**Exercise directions**
Find every line in the records below that holds the word "down", and copy each one.

**Input**
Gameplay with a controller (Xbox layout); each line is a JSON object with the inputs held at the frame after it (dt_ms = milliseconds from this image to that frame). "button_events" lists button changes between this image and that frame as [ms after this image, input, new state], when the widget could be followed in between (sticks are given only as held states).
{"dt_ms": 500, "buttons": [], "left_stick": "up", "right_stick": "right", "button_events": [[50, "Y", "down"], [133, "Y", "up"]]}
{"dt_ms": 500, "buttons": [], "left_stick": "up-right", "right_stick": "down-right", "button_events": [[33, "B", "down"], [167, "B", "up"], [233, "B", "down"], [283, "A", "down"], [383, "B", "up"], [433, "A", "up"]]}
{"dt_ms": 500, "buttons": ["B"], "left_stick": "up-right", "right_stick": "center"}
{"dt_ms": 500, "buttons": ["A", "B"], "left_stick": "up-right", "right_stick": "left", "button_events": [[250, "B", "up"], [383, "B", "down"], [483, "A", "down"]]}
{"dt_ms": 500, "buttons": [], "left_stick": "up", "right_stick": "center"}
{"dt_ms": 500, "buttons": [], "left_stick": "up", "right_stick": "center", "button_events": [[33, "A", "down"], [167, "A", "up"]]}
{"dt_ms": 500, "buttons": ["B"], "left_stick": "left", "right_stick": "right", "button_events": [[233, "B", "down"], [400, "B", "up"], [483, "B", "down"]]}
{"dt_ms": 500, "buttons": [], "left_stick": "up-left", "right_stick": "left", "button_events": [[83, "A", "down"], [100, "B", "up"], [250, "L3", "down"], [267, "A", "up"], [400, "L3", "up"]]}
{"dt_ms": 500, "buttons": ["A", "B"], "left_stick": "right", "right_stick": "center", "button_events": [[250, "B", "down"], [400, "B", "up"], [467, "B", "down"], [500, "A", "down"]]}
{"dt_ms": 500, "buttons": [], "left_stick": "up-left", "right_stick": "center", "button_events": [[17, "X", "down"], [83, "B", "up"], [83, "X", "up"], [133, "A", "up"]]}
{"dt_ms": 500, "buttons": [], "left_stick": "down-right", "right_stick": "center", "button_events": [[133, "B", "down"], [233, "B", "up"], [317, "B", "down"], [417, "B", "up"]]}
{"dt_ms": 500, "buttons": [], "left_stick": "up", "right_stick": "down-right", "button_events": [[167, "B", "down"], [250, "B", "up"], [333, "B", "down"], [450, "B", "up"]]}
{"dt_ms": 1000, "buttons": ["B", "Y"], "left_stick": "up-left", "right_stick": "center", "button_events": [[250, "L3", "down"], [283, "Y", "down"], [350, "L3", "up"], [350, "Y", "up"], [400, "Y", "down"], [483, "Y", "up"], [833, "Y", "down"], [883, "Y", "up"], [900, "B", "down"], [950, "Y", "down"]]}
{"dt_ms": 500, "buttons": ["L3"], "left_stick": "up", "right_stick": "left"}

**Output below**
{"dt_ms": 500, "buttons": [], "left_stick": "up", "right_stick": "right", "button_events": [[50, "Y", "down"], [133, "Y", "up"]]}
{"dt_ms": 500, "buttons": [], "left_stick": "up-right", "right_stick": "down-right", "button_events": [[33, "B", "down"], [167, "B", "up"], [233, "B", "down"], [283, "A", "down"], [383, "B", "up"], [433, "A", "up"]]}
{"dt_ms": 500, "buttons": ["A", "B"], "left_stick": "up-right", "right_stick": "left", "button_events": [[250, "B", "up"], [383, "B", "down"], [483, "A", "down"]]}
{"dt_ms": 500, "buttons": [], "left_stick": "up", "right_stick": "center", "button_events": [[33, "A", "down"], [167, "A", "up"]]}
{"dt_ms": 500, "buttons": ["B"], "left_stick": "left", "right_stick": "right", "button_events": [[233, "B", "down"], [400, "B", "up"], [483, "B", "down"]]}
{"dt_ms": 500, "buttons": [], "left_stick": "up-left", "right_stick": "left", "button_events": [[83, "A", "down"], [100, "B", "up"], [250, "L3", "down"], [267, "A", "up"], [400, "L3", "up"]]}
{"dt_ms": 500, "buttons": ["A", "B"], "left_stick": "right", "right_stick": "center", "button_events": [[250, "B", "down"], [400, "B", "up"], [467, "B", "down"], [500, "A", "down"]]}
{"dt_ms": 500, "buttons": [], "left_stick": "up-left", "right_stick": "center", "button_events": [[17, "X", "down"], [83, "B", "up"], [83, "X", "up"], [133, "A", "up"]]}
{"dt_ms": 500, "buttons": [], "left_stick": "down-right", "right_stick": "center", "button_events": [[133, "B", "down"], [233, "B", "up"], [317, "B", "down"], [417, "B", "up"]]}
{"dt_ms": 500, "buttons": [], "left_stick": "up", "right_stick": "down-right", "button_events": [[167, "B", "down"], [250, "B", "up"], [333, "B", "down"], [450, "B", "up"]]}
{"dt_ms": 1000, "buttons": ["B", "Y"], "left_stick": "up-left", "right_stick": "center", "button_events": [[250, "L3", "down"], [283, "Y", "down"], [350, "L3", "up"], [350, "Y", "up"], [400, "Y", "down"], [483, "Y", "up"], [833, "Y", "down"], [883, "Y", "up"], [900, "B", "down"], [950, "Y", "down"]]}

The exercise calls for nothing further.